* START EXCERPTED PASSAGE *

NACM also supports both federal and state efforts to expand the Miller Act's protections for subcontractors and suppliers to apply to construction jobs funded by public-private partnerships (P3s). The use of this innovative form of financing for public construction projects has expanded greatly in recent years, as federal agencies, and state and local governments, have sought to more efficiently use taxpayer dollars by incentivizing private firms to design, build and operate structures on public land for public use. But this effort to enable private entities to more easily fill in funding gaps for public projects only pays dividends if the payment protections for subcontractors and materials suppliers are preserved in the P3 arrangement, which they frequently are not.

The body of law governing P3s has not kept pace with their expanded use, meaning that most subcontractors and materials suppliers entering into a project funded through a P3 today will be granted no payment protections, and contracting agencies and entities that are authorized to enter into P3 arrangements are not required to grant any. State lien laws that provide subcontractors and materials suppliers with payment protections on private projects often do not apply because the P3 project is ultimately for public use, and public property is not subject to liens.

One of the frequent misconceptions is what P3s are meant to cover. President Barack Obama launched the Build America Investment Initiative in July 2014, calling on federal agencies to find new ways to increase investment in ports, roads, bridges, broadband networks, drinking water and sewer systems and "other projects" by facilitating partnerships between federal, state and local governments and private sector investors. "Other projects," however, is problematically misleading. Some states P3 legislation only requires the general contractor to post a payment bond on road, bridge and rail projects. Still other states make a broad-stroke statement by suggesting that if the project is on public property with private investment, the job should be bonded (i.e., a private investor builds new dormitories at a public university). In essence, consistency is an ongoing problem and often difficult for suppliers and contractors to track or anticipate.

At the state level, through April 2015, 33 states had protections for P3 projects. That number stood at only four as of early 2014. Even so, a number of states, including Georgia and Arkansas, already are reworking language found to be insufficient. Places like the District of Columbia recently enacted P3-related statutes, but it remains too early to gauge if similar updates and fixes are needed to ensure adequate protections are in place. Without protections, savvy subcontractors and materials suppliers will either choose not to do business on P3 projects, or will price this added risk of nonpayment into the project, collectively limiting business participation and ultimately driving up the cost for taxpayers.

NACM proposes that any legislation that provides a federal agency with the ability to enter into a P3 arrangement should be amended to require that the agency build in payment assurances for subcontractors and materials suppliers through surety bonds. NACM believes the goal should be to facilitate the extension of credit, rather than limit it by allowing contractors to continue encroaching on subcontractors and materials suppliers' payment rights. Extending standard payment protections to P3s would encourage more companies to participate in projects funded by them, again driving down taxpayer costs while allowing businesses to grow by investing in projects built for the public's benefit.

NACM holds that virtually any law benefitting subcontractors and materials suppliers benefits the entire economy. Its membership stands ready to support the enactment of any law that facilitates the extension of credit on both private and public projects.

* END EXCERPTED PASSAGE *

TASK INSTRUCTIONS:
1. From the passage on P3 financing, list the three things private firms are incentivized to do with structures on public land for public use.
2. Update the passage on P3 financing between "NACM also supports" and "frequently are not.", inclusive, swapping "taxpayer dollars" for "public funds".
The data after this point is separate from the passage on P3 financing.

* START AVAILABLE DATA *

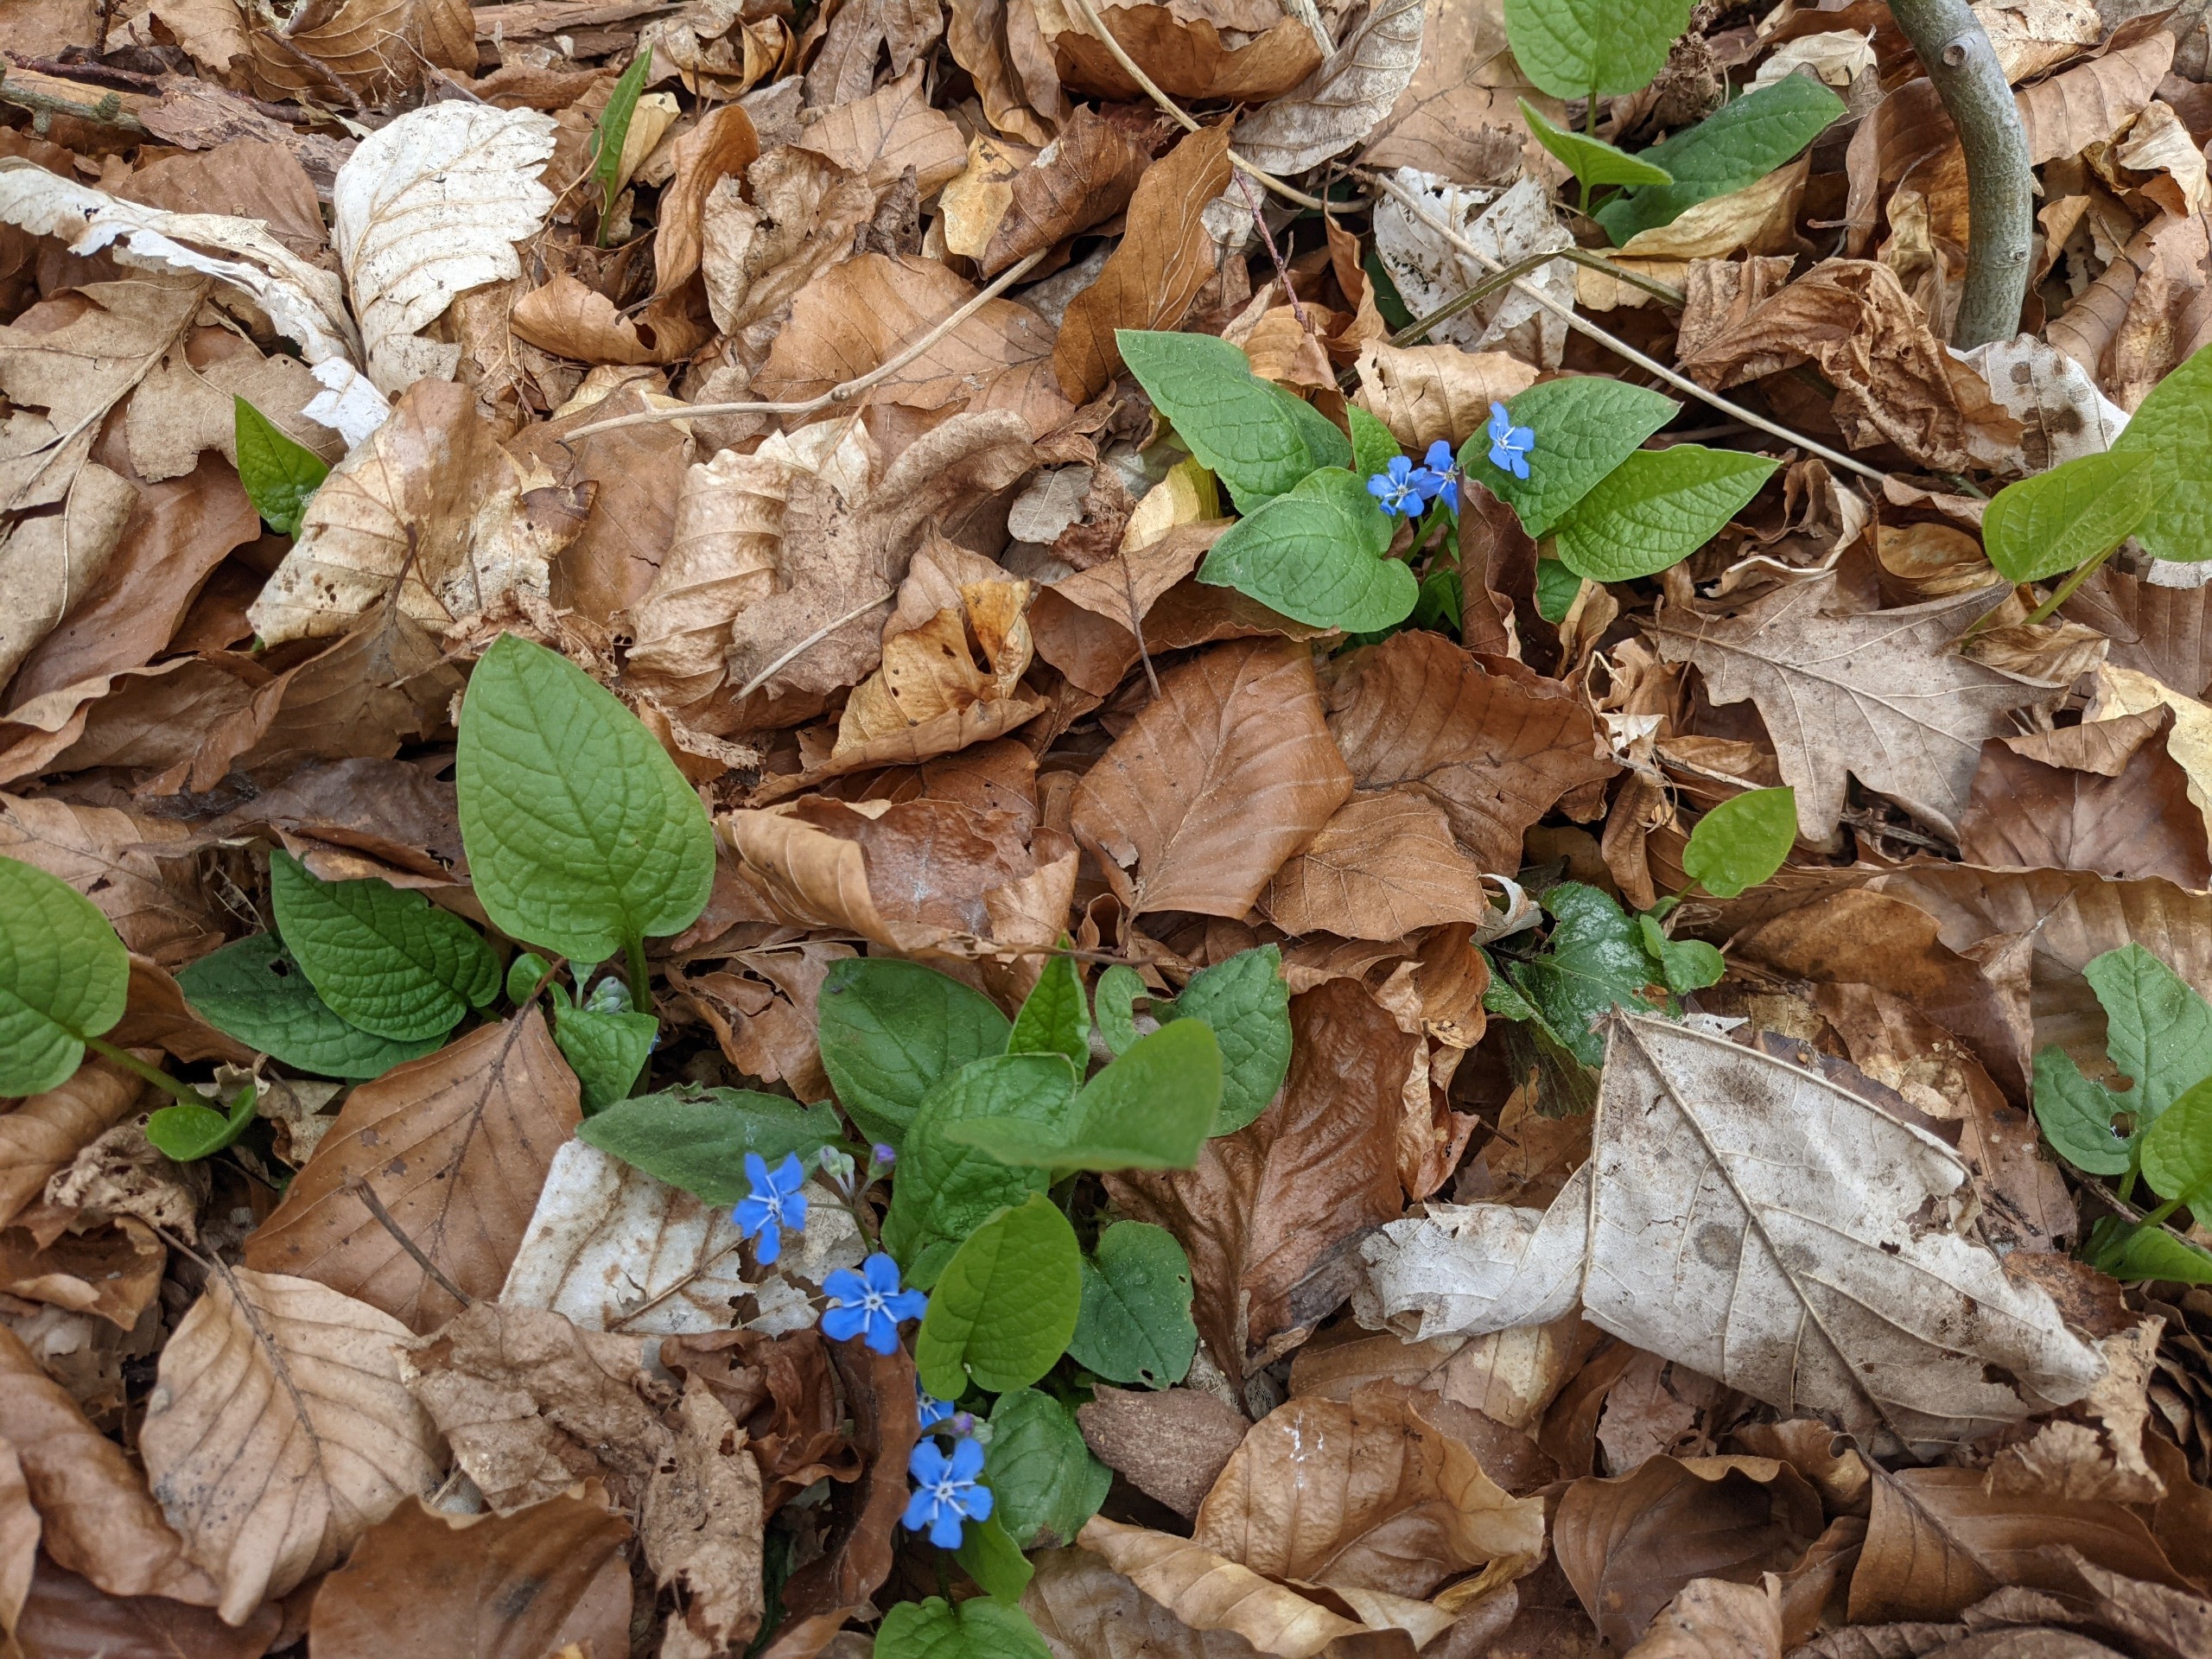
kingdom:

* END AVAILABLE DATA *

SOLUTIONS FOR EACH TASK:
1. Design, build, operate

2.
NACM also supports both federal and state efforts to expand the Miller Act's protections for subcontractors and suppliers to apply to construction jobs funded by public-private partnerships (P3s). The use of this innovative form of financing for public construction projects has expanded greatly in recent years, as federal agencies, and state and local governments, have sought to more efficiently use public funds by incentivizing private firms to design, build and operate structures on public land for public use. But this effort to enable private entities to more easily fill in funding gaps for public projects only pays dividends if the payment protections for subcontractors and materials suppliers are preserved in the P3 arrangement, which they frequently are not.